What is a big factor is exposure. Those residents in Second Life who come in-world to relax and play are the audience at virtual art shows. They vote in competitions, buy art, compliment the artists. Convincing them to make a new avatar so that they can visit your non-SL build is not easy. Log-in problems, and ‘new world lag syndrome’ often drive away even enthusiastic visitors. Like any Frontier community, those who venture into OpenSim are producers, not consumers. They support one another’s art, but the level of community infrastructure is low. Interactive groups and significant community events are rare; less rare the sense of lonely wonder one feels on a small grid, where there’s literally no-one else online.  Where groups have formed, there’s a warm spirit of collaboration and sharing; no sign (as yet) of the petty jealousies and bitter rivalries that exist in the SL art scene.
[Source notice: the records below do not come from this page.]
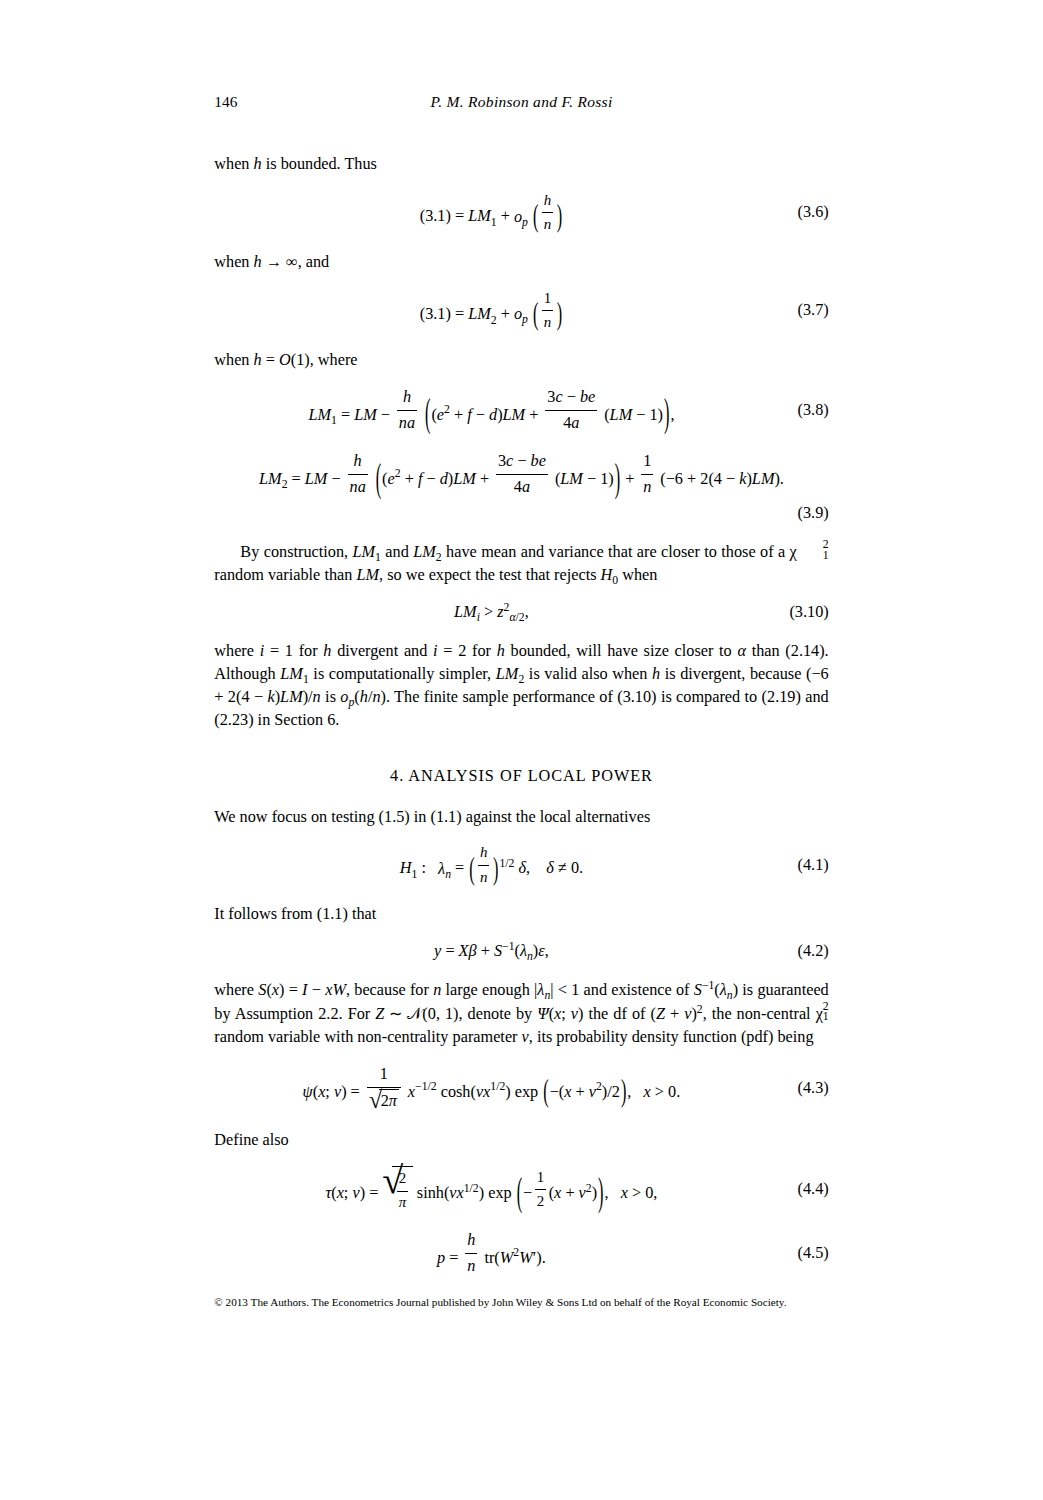146
P. M. Robinson and F. Rossi
when h is bounded. Thus
(3.1) = LM1 + op (hn)
(3.6)
when h → ∞, and
(3.1) = LM2 + op (1 n)
(3.7)
when h = O(1), where
LM1 = LM − hna ((e2 + f − d)LM + 3c − be 4a (LM − 1)),
(3.8)
LM2 = LM − hna ((e2 + f − d)LM + 3c − be 4a (LM − 1)) + 1 n (−6 + 2(4 − k)LM).
(3.9)
By construction, LM1 and LM2 have mean and variance that are closer to those of a χ21 random variable than LM, so we expect the test that rejects H0 when
LMi > z2α/2,
(3.10)
where i = 1 for h divergent and i = 2 for h bounded, will have size closer to α than (2.14). Although LM1 is computationally simpler, LM2 is valid also when h is divergent, because (−6 + 2(4 − k)LM)/n is op(h/n). The finite sample performance of (3.10) is compared to (2.19) and (2.23) in Section 6.
4. ANALYSIS OF LOCAL POWER
We now focus on testing (1.5) in (1.1) against the local alternatives
H1 : λn = (hn)1/2 δ, δ ≠ 0.
(4.1)
It follows from (1.1) that
y = Xβ + S−1(λn)ε,
(4.2)
where S(x) = I − xW, because for n large enough |λn| < 1 and existence of S−1(λn) is guaranteed by Assumption 2.2. For Z ∼ 𝒩(0, 1), denote by Ψ(x; ν) the df of (Z + ν)2, the non-central χ21 random variable with non-centrality parameter ν, its probability density function (pdf) being
ψ(x; ν) = 12π x−1/2 cosh(νx1/2) exp (−(x + ν2)/2), x > 0.
(4.3)
Define also
τ(x; ν) = 2 π sinh(νx1/2) exp (−12(x + ν2)), x > 0,
(4.4)
p = hn tr(W2W′).
(4.5)
© 2013 The Authors. The Econometrics Journal published by John Wiley & Sons Ltd on behalf of the Royal Economic Society.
Social networking can help herd the diaspora, but ex-Second Lifers often dislike Skype, Facebook and Twitter too, making it hard to stay in touch when one has a  foot in multiple virtual worlds. Hypergridding, no longer the scary beta experience it once was, is helping, but time differences among the small pool of users make it hard to plan gatherings, and of course places like InWorldz, Avination and Spoton are closed worlds, like Second Life, so one hyper-gridding avatar for all grids will remain the art tourist’s Shangri La.

OpenSim is pure frontier, in constant flux. Every week and month it grows a little more stable, less buggy, more united, and sees the arrival of new goods, people and ideas. It’s not for the faint hearted or the attention whore, and hopefully never will be. But anyone who contemplated it more than six months ago and decided against moving should go back, and revise their view. Second Life, like Europe, will always be there, but Open Sim offers an unsophisticated, fresh alternative, a brave new world, where art is just getting started.